WHAT YOU ARE ASKED TO DO: Transcribe the portion of the battery introduction starting at "Introduction" and ending at "last few years4,5.".

Introduction

Lithium-ion batteries (LIBs) have been the main power source for portable electronic devices and now are considered as the most promising technology for applications in electric vehicles (EVs) and green energy storage, because of their high energy density and long cycle life1,2. However, the rarity and uneven distribution of lithium resources may cause a potentially higher price of LIBs, which could significantly limit the further applications of LIBs in large-scale energy storage3. Compared to LIBs, sodium-ion batteries (SIBs) exhibit a similar electrochemical property but potentially a much lower cost due to the abundance and wide availability of sodium resources, which indicates a great promise for the large-scale energy storage4,5. Therefore, great efforts have been shifted to the development of SIBs in the last few years4,5.

Items drawn from a data source:
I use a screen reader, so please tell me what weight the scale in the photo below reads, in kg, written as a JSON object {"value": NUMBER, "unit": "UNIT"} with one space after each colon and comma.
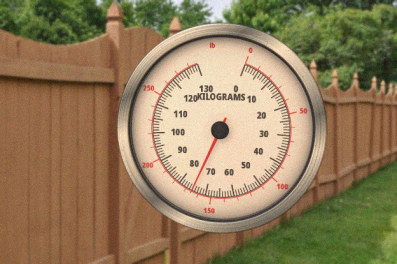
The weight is {"value": 75, "unit": "kg"}
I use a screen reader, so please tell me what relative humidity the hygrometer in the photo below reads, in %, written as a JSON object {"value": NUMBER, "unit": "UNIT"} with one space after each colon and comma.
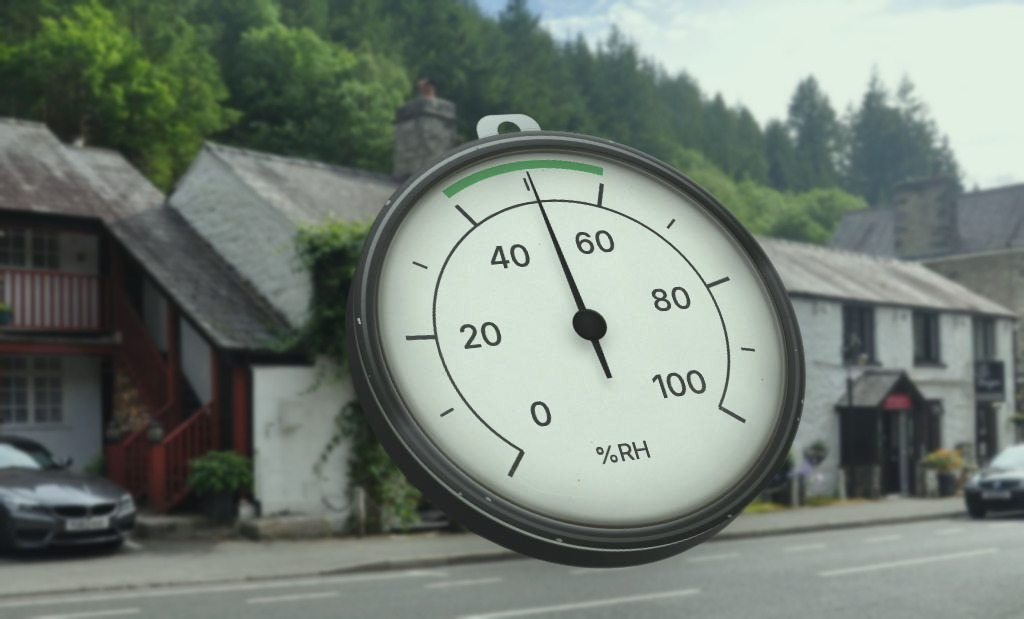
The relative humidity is {"value": 50, "unit": "%"}
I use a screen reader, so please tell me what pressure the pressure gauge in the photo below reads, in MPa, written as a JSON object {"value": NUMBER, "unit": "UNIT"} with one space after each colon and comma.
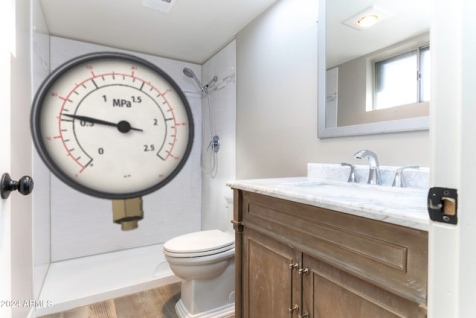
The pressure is {"value": 0.55, "unit": "MPa"}
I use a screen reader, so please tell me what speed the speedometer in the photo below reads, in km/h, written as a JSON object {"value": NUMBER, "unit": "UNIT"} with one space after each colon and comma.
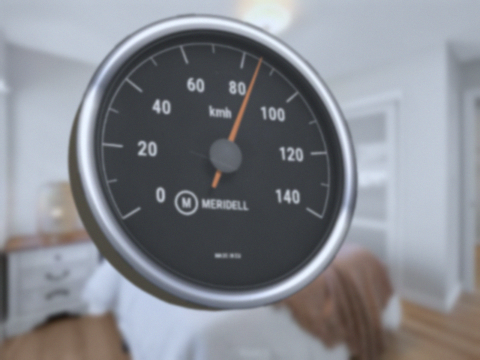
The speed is {"value": 85, "unit": "km/h"}
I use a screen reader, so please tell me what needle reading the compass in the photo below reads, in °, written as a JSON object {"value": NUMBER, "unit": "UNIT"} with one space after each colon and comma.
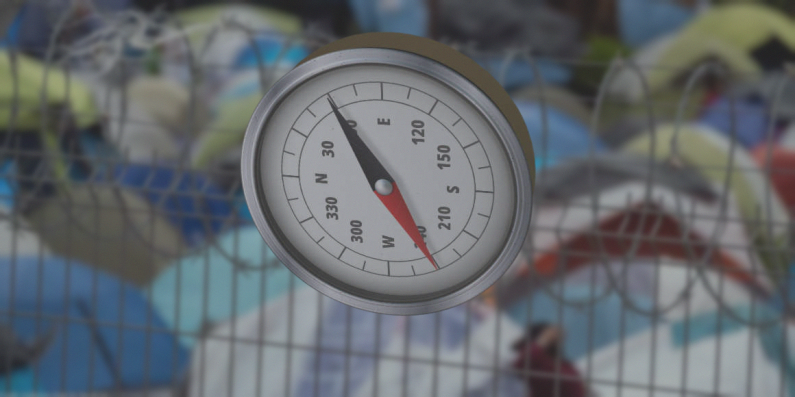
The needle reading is {"value": 240, "unit": "°"}
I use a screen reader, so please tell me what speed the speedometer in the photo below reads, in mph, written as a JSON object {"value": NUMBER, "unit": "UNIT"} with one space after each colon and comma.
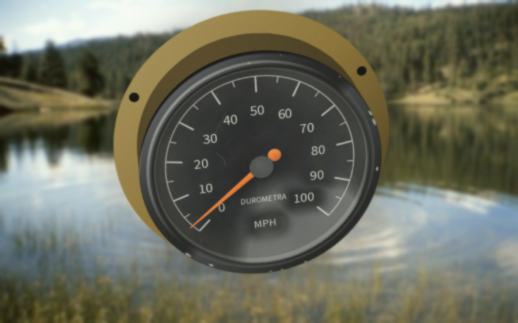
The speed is {"value": 2.5, "unit": "mph"}
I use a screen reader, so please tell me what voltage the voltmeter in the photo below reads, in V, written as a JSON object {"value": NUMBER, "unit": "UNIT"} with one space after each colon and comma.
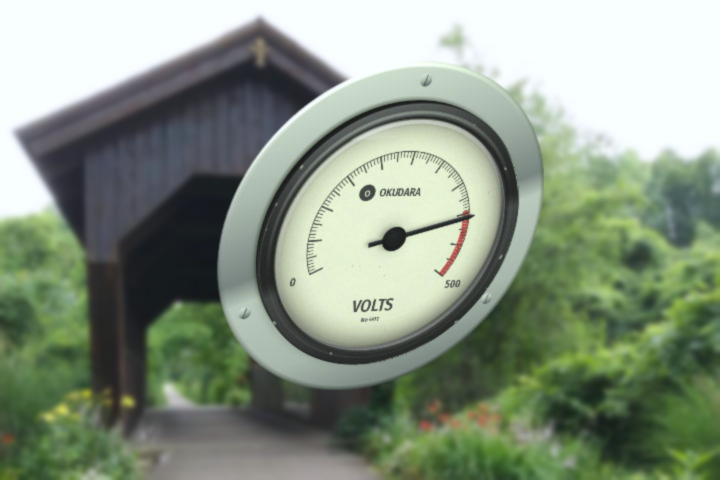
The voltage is {"value": 400, "unit": "V"}
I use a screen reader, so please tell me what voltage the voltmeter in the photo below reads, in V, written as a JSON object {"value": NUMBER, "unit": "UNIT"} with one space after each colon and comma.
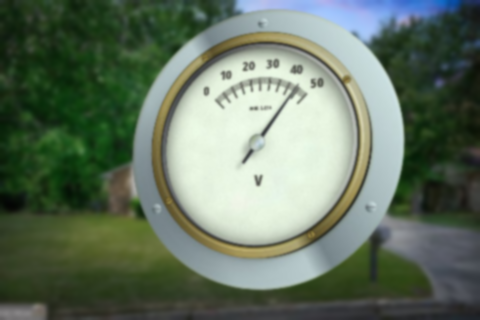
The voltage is {"value": 45, "unit": "V"}
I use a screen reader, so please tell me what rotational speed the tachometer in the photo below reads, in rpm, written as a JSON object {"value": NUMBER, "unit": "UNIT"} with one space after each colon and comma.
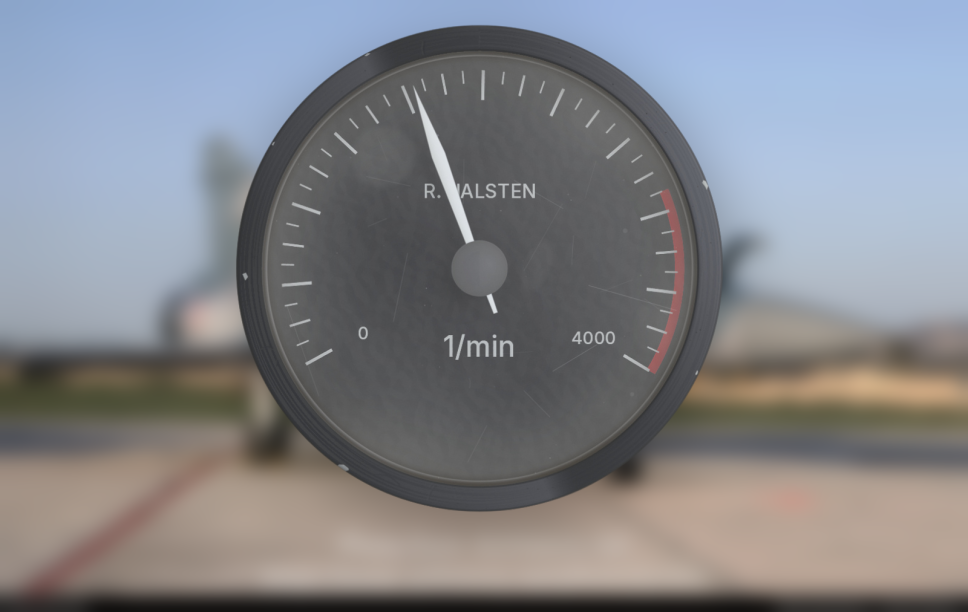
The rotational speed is {"value": 1650, "unit": "rpm"}
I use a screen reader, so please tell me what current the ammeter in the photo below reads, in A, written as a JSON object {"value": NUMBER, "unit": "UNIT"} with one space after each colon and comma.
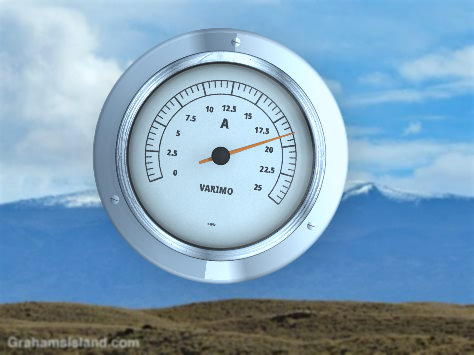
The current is {"value": 19, "unit": "A"}
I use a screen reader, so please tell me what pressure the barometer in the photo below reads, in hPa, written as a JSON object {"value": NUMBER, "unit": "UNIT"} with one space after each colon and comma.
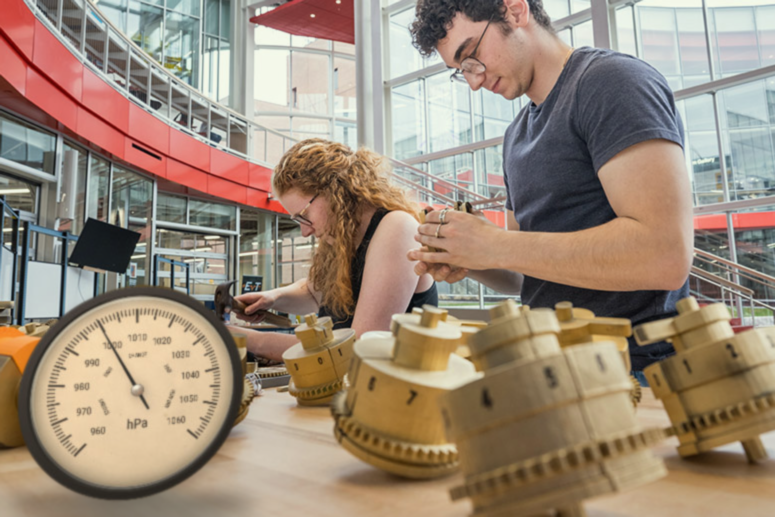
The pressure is {"value": 1000, "unit": "hPa"}
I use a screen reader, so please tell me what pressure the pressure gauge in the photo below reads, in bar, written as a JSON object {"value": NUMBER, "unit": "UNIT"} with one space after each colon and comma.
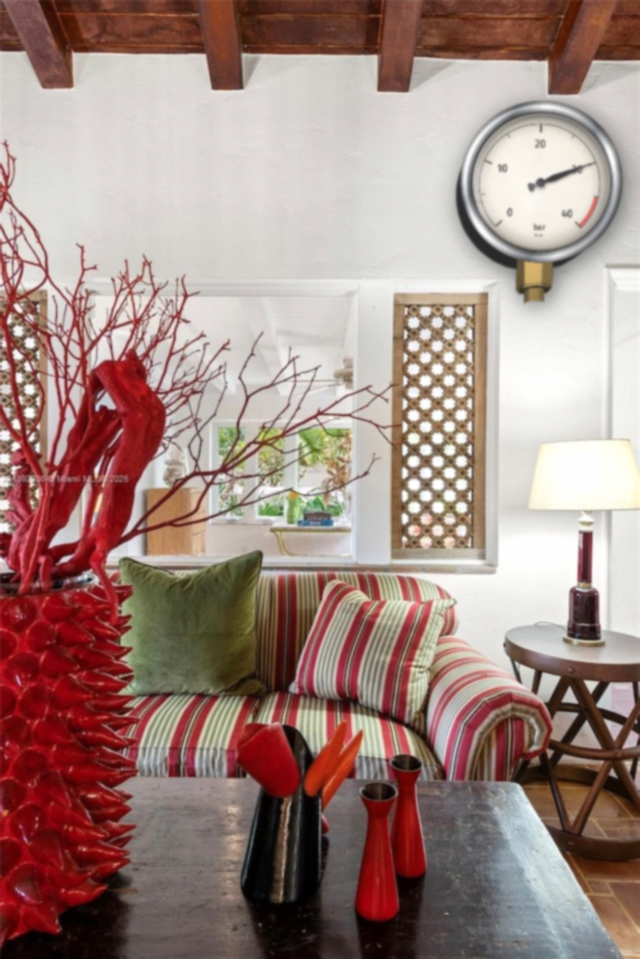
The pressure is {"value": 30, "unit": "bar"}
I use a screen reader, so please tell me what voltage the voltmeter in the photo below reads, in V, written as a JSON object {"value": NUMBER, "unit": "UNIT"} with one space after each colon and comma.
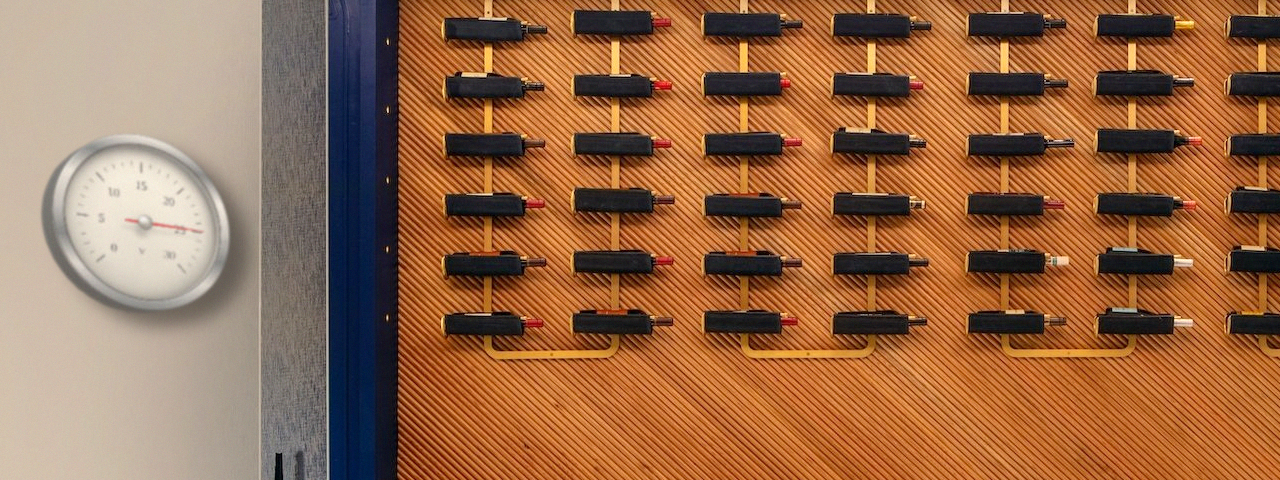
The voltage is {"value": 25, "unit": "V"}
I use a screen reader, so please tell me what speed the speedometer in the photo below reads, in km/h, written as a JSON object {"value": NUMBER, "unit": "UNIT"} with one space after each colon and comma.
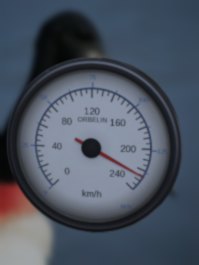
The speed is {"value": 225, "unit": "km/h"}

RESPONSE BELOW:
Introduction

Lithium-ion batteries (LIBs) have been the main power source for portable electronic devices and now are considered as the most promising technology for applications in electric vehicles (EVs) and green energy storage, because of their high energy density and long cycle life1,2. However, the rarity and uneven distribution of lithium resources may cause a potentially higher price of LIBs, which could significantly limit the further applications of LIBs in large-scale energy storage3. Compared to LIBs, sodium-ion batteries (SIBs) exhibit a similar electrochemical property but potentially a much lower cost due to the abundance and wide availability of sodium resources, which indicates a great promise for the large-scale energy storage4,5. Therefore, great efforts have been shifted to the development of SIBs in the last few years4,5.